Luz Profana
- URRO
- 21 de mar.
- 3 min de leitura
Atualizado: 24 de abr.
Uma janela para dentro da nossa humanidade
Por Carlota Cafiero
Cultura não é escape, é encontro. Tratada como perfumaria nos veículos de comunicação, como soft news nos telejornais, a editoria de cultura deveria ser mais valorizada na imprensa nacional, pois é a porta de entrada de muitos futuros leitores para conteúdos jornalísticos.
Eu era adolescente quando sacava o suplemento cultural de jornalões como Correio Popular, Estadão e Folha, para consumi-lo de “cabo a rabo”: das reportagens de capa aos horóscopos e tirinhas. Não tinha internet naquele tempo, então, a leitura era aprofundada, concentrada.
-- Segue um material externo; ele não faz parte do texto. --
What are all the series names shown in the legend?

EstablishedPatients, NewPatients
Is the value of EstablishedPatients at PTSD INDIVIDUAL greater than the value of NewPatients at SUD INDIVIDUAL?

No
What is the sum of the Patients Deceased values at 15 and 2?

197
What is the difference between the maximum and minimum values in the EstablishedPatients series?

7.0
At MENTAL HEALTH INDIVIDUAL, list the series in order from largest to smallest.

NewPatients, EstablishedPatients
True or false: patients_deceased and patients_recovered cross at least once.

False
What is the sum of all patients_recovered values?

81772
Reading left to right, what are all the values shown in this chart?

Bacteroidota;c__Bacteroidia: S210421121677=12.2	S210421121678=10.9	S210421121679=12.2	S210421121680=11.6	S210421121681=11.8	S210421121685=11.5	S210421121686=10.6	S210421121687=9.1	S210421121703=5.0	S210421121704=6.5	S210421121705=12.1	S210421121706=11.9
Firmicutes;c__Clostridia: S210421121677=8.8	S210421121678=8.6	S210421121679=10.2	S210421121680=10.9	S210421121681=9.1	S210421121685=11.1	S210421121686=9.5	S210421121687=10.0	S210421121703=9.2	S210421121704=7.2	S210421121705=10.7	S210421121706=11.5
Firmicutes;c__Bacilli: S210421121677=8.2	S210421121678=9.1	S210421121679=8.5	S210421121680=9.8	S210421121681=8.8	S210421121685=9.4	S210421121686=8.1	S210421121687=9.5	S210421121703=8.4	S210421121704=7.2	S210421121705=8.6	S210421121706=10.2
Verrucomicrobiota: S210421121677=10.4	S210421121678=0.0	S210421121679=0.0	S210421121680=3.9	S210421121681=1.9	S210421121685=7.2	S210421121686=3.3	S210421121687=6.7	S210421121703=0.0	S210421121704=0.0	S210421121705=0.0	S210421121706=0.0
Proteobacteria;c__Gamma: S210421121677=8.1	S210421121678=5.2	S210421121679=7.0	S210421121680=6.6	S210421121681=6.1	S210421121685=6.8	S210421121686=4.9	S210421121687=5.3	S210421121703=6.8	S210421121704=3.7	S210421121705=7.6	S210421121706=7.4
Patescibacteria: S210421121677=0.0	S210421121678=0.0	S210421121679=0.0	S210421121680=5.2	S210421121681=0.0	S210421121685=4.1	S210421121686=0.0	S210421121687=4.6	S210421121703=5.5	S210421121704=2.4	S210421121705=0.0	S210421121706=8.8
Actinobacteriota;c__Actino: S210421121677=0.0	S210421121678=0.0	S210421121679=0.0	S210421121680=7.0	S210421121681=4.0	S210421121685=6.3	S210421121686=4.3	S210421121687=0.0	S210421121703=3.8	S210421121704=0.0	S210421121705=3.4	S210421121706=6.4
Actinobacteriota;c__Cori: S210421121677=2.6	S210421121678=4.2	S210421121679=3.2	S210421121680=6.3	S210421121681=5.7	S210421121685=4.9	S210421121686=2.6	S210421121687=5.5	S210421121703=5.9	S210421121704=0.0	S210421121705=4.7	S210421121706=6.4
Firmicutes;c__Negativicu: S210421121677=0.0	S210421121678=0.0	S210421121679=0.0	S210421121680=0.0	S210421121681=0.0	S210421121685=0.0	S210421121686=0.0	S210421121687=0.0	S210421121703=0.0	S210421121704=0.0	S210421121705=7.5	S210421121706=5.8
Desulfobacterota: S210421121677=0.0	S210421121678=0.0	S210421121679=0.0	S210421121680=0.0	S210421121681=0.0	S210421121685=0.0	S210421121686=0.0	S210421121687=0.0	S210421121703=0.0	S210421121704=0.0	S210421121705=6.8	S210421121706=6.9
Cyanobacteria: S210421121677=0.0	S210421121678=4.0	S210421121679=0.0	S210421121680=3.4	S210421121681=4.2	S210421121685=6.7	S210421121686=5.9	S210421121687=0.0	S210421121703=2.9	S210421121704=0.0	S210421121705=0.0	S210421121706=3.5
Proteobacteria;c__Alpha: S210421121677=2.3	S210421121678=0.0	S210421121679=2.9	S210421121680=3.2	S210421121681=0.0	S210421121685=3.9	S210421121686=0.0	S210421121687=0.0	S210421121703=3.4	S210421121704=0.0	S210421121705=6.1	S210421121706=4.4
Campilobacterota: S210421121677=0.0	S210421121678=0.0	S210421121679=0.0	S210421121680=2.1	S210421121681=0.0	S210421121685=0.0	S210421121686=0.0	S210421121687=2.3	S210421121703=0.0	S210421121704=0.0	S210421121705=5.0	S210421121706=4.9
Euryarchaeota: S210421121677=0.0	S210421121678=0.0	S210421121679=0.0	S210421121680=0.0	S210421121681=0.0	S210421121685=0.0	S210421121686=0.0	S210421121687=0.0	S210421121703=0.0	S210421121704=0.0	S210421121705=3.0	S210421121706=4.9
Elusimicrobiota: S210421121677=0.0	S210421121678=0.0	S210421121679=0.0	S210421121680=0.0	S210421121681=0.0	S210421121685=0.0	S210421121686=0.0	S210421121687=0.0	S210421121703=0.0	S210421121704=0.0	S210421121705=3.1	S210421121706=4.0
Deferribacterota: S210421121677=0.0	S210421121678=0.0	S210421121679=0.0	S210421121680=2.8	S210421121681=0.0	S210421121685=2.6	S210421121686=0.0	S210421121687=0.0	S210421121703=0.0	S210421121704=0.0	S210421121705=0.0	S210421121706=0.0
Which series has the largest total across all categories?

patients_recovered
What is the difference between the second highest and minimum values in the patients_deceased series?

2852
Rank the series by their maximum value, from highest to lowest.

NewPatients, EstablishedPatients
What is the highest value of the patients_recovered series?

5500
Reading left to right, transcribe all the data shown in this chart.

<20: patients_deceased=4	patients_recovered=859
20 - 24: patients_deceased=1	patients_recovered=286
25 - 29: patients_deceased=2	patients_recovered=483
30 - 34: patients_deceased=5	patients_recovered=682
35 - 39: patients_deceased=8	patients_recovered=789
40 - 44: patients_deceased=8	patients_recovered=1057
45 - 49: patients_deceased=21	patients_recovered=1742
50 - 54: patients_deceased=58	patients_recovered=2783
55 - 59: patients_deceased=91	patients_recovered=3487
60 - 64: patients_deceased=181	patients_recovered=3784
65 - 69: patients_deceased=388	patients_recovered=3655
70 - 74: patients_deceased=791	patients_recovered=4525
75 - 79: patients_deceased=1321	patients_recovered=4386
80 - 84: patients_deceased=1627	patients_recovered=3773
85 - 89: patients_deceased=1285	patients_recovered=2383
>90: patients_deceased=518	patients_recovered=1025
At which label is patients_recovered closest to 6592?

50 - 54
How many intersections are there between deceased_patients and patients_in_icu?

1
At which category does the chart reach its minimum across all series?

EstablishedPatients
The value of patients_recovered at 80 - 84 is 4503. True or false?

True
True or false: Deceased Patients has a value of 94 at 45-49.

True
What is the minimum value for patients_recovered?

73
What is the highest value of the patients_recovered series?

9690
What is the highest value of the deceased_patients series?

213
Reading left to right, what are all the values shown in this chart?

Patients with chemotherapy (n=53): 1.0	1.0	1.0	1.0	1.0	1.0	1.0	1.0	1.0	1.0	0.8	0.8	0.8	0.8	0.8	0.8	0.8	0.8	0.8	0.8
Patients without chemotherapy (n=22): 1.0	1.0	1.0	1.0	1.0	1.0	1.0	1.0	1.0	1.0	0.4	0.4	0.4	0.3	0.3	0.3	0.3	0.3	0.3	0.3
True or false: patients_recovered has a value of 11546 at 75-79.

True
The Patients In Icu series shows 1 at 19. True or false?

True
Caderno B do Jornal do Brasil: criado em 1960, foi primeiro caderno cultural brasileiro
Os cadernos de cultura forjaram a minha formação e pensamento crítico. O que conheço e aprendi a apreciar como público foi por meio de jornalistas e críticos de arte como Kátia Fonseca, João Nunes, Jary Mércio, Luiz Carlos Merten, Daniel Piza, Barbara Heliodora, Valmir Santos, Nelson de Sá, Jotabê Medeiros, André Barcinsky.
Nos anos 1990, eu morava em Campinas, perto do teatro do Centro de Convivência Cultural, com amplo acesso a concertos, peças teatrais, exibições de filmes e exposições. Foi naquelas galerias de arte, auditório e teatro de arena que desenvolvi a minha sensibilidade para as artes e alimentei a minha humanidade – porque não só de pão vive o homem.
Com o desejo de conhecer novos coletivos, movimentos, artistas e suas criações eu me reconheci como gente e agente sócio-cultural, e me orientei no caos do mundo. Em 1996, o jornalismo cultural foi uma escolha profissional muito consciente para mim, que estava então com 21 anos e trabalhava como professora do Ensino Fundamental.
Descobri o poder curativo da arte enquanto eu enfrentava a falta de tempo, grana, solidão, dores e dúvidas de uma jovem urbana e deslocada; e descobri que nós, espectadores, somos coautores das obras, que se completam em nós. Sem público, o artista é um profeta pregando no deserto, tanto quanto sem o jornalismo cultural.
Afinal, a reportagem não só divulga a obra como documenta processos, a ética e a poética do criador, evoca e provoca ações, reações e movimentos, incentivando o contraditório, num saudável debate cultural.
A boa reportagem, feita com seriedade e profundidade, a crítica bem embasada, mesmo que, por vezes, seja dura, também dissemina pensamentos e pensadores, jornalistas e críticos que entram para a história com sua contribuição para a formação de público e o desenvolvimento da cultura do país.
José Ramos “Tinhorão” (1928-2021) fez nome e história após ser convidado para pesquisar e escrever sobre samba em uma série para o Caderno B, suplemento do Jornal do Brasil, nos anos 1960.
Foi com a missão de dissecar as raízes da música popular brasileira que o advogado e jornalista fez as primeiras entrevistas da vida de Donga, Pixinguinha, e outros músicos e compositores que ainda não tinham sua biografia registrada na imprensa.
Bem antes, o Movimento Modernista fincou raízes e deu frutos com a revista mensal Klaxon (1922-1923). O jornalista Daniel Piza, no seu pequeno e precioso livro “Jornalismo Cultural” (Editora Contexto, 2003), registrou: “O modernismo paulista teve na linha de frente a revista Klaxon, título que significa ‘buzina’; e o ‘buzinaço’ promovido por Oswald de Andrade, Mario de Andrade, Victor Brecheret e outros no Teatro Municipal, a Semana de 22, ecoa até hoje”.
A imprensa e seus suplementos culturais são plataformas sólidas num mundo cada vez mais fluído, disperso e distraído. E eis aqui a nossa revista URRO! Contragolpe Cultural, surgida na pandemia de Covid-19, como um grito de desespero e alívio entre discursos polarizados de ódio.
Ao completar 20 edições digitais, a URRO!, com seu layout elegante, seu editorial, seus cartuns, poesia e colunas, é como uma ilha no oceano de quinquilharias passageiras de TikTok, Kway, Shorts e outros que tais. Fôlego longo a URRO!
Carlota Cafiero é jornalista e historiadora da arte.